Captain America: Civil War is All Glory and No Guts
Team Captain America (Chris Evans) and team Iron Man (Robert Downey Jr.) clash in a spectacular airfield battle sequence in Captain America: Civil War. A majority of Marvel Studios’ roster of characters are present—12 films worth—and they’re joined by costumed freshmen (sadly, no freshwomen) getting a test run for their own solo outings coming to a multiplex near you between now and 2020. Spider-Man (Tom Holland) swings through the brawl as The Black Widow (Scarlett Johansson) head-butts Hawkeye (Jermey Renner), the Black Panther (Chadwick Boseman) takes a swipe at The Winter Soldier (Sebastian Stan) and Ant-Man (Paul Rudd) plays havoc inside Iron Man’s armour. Co-directors Joe and Anthony Russo blast open the grand toy box Marvel Studios and Disney have built but the lid comes crashing down, hard.
Following a series of incidents involving The Avengers, the United Nations moves to put the Sokovia Accords into effect, which will dissolve group as a private enterprise and place them under the employ of an international governing body that monitors and regulates superhuman activity. The Accords split The Avengers between the pro-signing Iron Man and the signature-averse Captain America. Meanwhile (of course, this is a comic book movie), the mysterious Helmut Zemo (Daniel Bruhl) plots to exploit the Accords for his own personal vengeance by using the Winter Solider.

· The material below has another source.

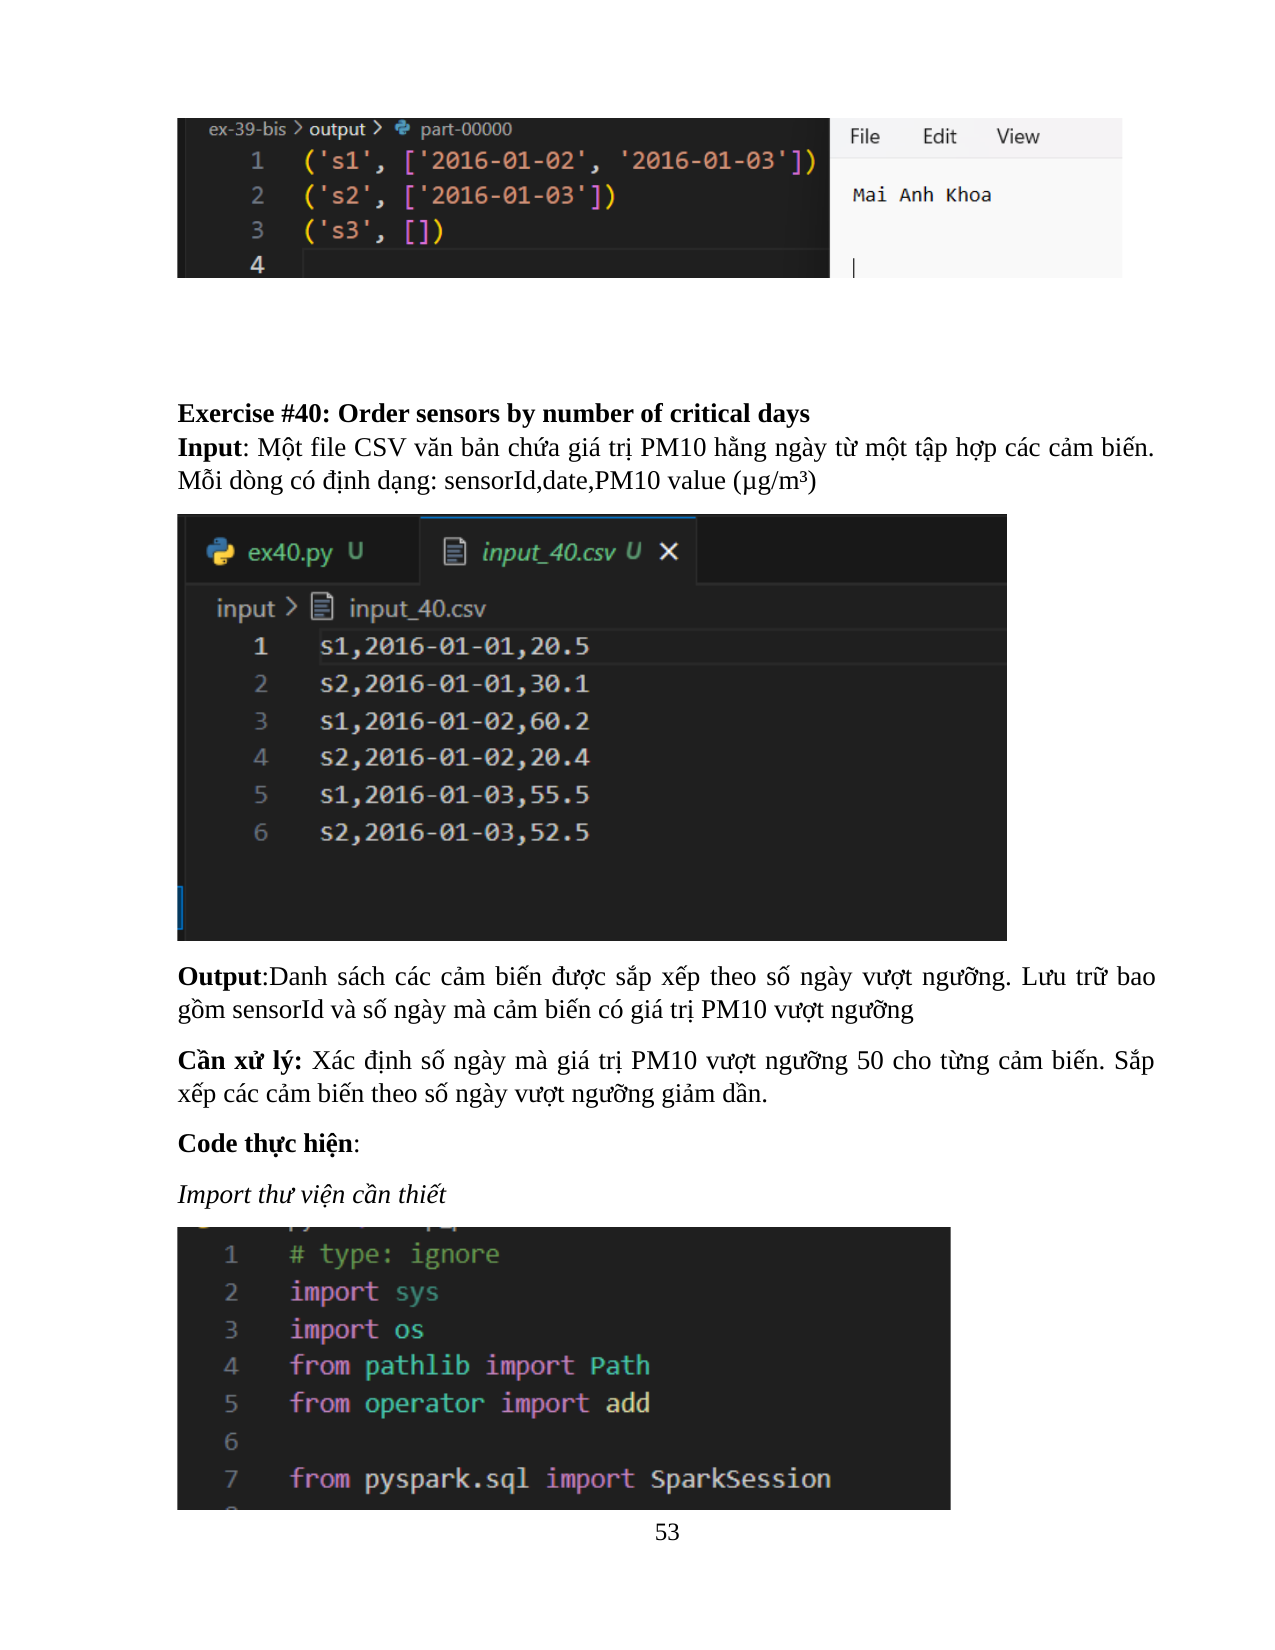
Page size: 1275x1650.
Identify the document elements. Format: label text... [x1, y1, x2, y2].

When the teams aren’t punching each other in Captain America: Civil War the film is trying to develop a conscience for the collateral damage caused by The Avengers saving the world: who is avenging the innocent people killed during these incidents? It’s the diet version of the central premise of writer Alan Moore’s graphic novel Watchmen, ‘who watches the Watchmen?’ Co-writers Christopher Markus and Stephen McFeely allow the characters to speak their minds before they come to blows and the Russos trap them in boardrooms debating the merits of their ideals like a lightweight, caped edition of 12 Angry Men. These scenes map out the conflict so when the battles begin you understand the intent of every thwap, ka-pow and bam! Markus and McFeely attempt morality but don’t have the resolve to commit to any real consequences for the core group. Only normal people are made to suffer in Captain America: Civil War. As a result, it not a civil war, it’s a play fight—Marvel desperately need a George R. R. Martin type in their writer’s room.
Trivial battles aside, the Russos deliver the action like immaculate comic book panels given life, there’s an electrifying vibrancy to all the set pieces and it’s unlike anything achieved in superhero film before. Characters effortlessly breeze in-and-out without halting for an explanation or compromise to the sake of setting up a future film—the syndrome plaguing Avengers: Age of Ultron and Batman v. Superman: Dawn of Justice. There is room for every character and enough space for them to claim their stake in the fight without getting lost in the noise. Losing out a little is Zemo (and Bruhl), another victim of Marvel’s villain problem, who is slowly made inconsequential by a story that outgrows him to the point where he’s merely a twisted tour guide through the finale with an all too familiar backstory.
Adding vibrancy to cover the flaky tracks of Captain America: Civil War is the addition of Holland’s vibrant Spider-Man, Boseman’s regal Black Panther and Rudd’s goofy Ant-Man. All three siphon the spotlight away from the stalwarts but Evan and Downey Jr. still have a dynamic presence, as do the rest of the cast who show their chemistry still sparks even when they’re failed by dialogue or plotting.
Captain America: Civil War revels in its complacency, it’s a film that’s spectacular only within the boundaries of what has become the serviceable and acceptable standard for a Marvel film; it’s all glory and no guts. One could shrug and say ‘it is what it is’, and the quandary is that Marvel and the Russos know this is as good as it gets, as good as it needs to be, so there’s no attempt anything of significance. The concept of something ‘risky’ in a Marvel film is nearly impossible because it has been erased from their vocabulary in the same way McDonald’s obliterated nutrition.
Our relationship with the Marvel films has outlasted most marriages and the seven-year itch is setting in (Iron Man was released in 2008). It has nothing to do with ‘superhero fatigue’ because Captain America: Civil War is not a bombardment; it’s exhilarating and amiable. And here I go again telling Marvel ‘good job’, they have their formula perfected, but to quote Terence Fletcher (J. K. Simmons) from Whiplash, “there are no two words in the English language more harmful than ‘good job’.”